= Beginning of Section =
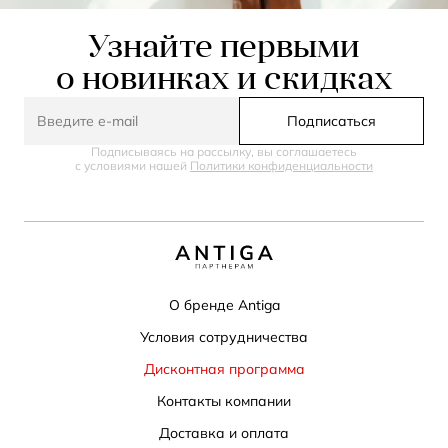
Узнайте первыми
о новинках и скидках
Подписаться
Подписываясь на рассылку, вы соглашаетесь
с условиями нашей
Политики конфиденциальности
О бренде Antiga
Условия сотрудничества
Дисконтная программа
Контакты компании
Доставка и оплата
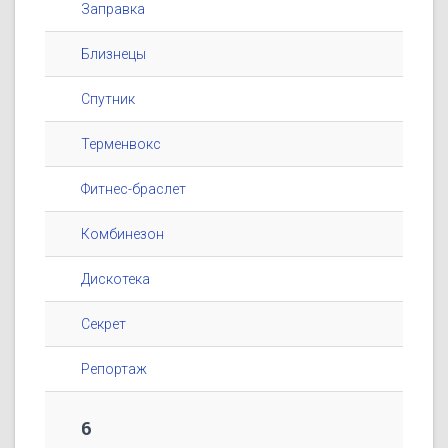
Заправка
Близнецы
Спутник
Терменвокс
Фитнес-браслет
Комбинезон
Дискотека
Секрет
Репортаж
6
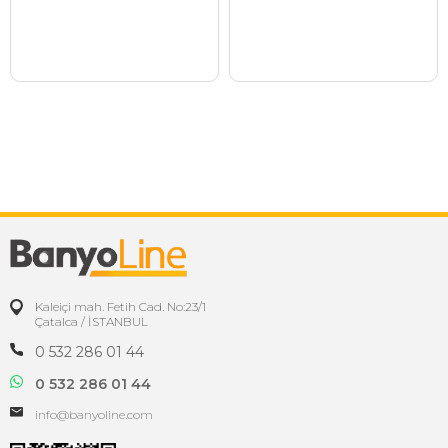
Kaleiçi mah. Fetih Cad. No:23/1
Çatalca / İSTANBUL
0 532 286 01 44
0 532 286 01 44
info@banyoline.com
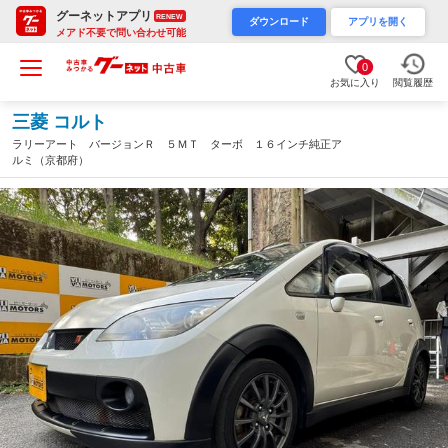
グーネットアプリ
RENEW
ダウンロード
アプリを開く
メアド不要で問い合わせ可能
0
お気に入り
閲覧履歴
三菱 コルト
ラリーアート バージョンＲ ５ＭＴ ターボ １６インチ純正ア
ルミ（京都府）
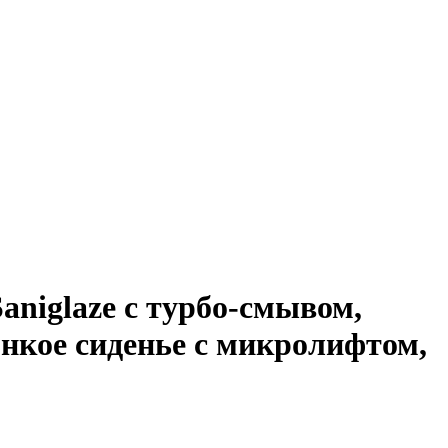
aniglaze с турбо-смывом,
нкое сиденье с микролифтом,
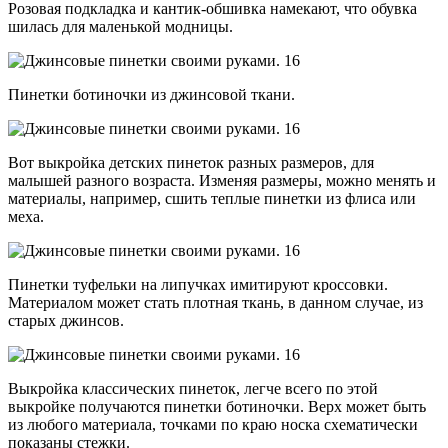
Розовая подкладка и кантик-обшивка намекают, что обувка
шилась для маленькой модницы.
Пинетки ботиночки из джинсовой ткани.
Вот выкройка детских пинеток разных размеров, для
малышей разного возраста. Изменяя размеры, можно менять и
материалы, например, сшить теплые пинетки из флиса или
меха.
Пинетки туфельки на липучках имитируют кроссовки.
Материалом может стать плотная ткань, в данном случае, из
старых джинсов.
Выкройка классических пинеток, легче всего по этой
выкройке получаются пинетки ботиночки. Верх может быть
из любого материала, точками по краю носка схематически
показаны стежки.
= End of Section =
Which lines in the entries above contain the word "пинеток"? Pick out every one and copy it.

ANSWER TO THIS PROBLEM ::
Вот выкройка детских пинеток разных размеров, для
Выкройка классических пинеток, легче всего по этой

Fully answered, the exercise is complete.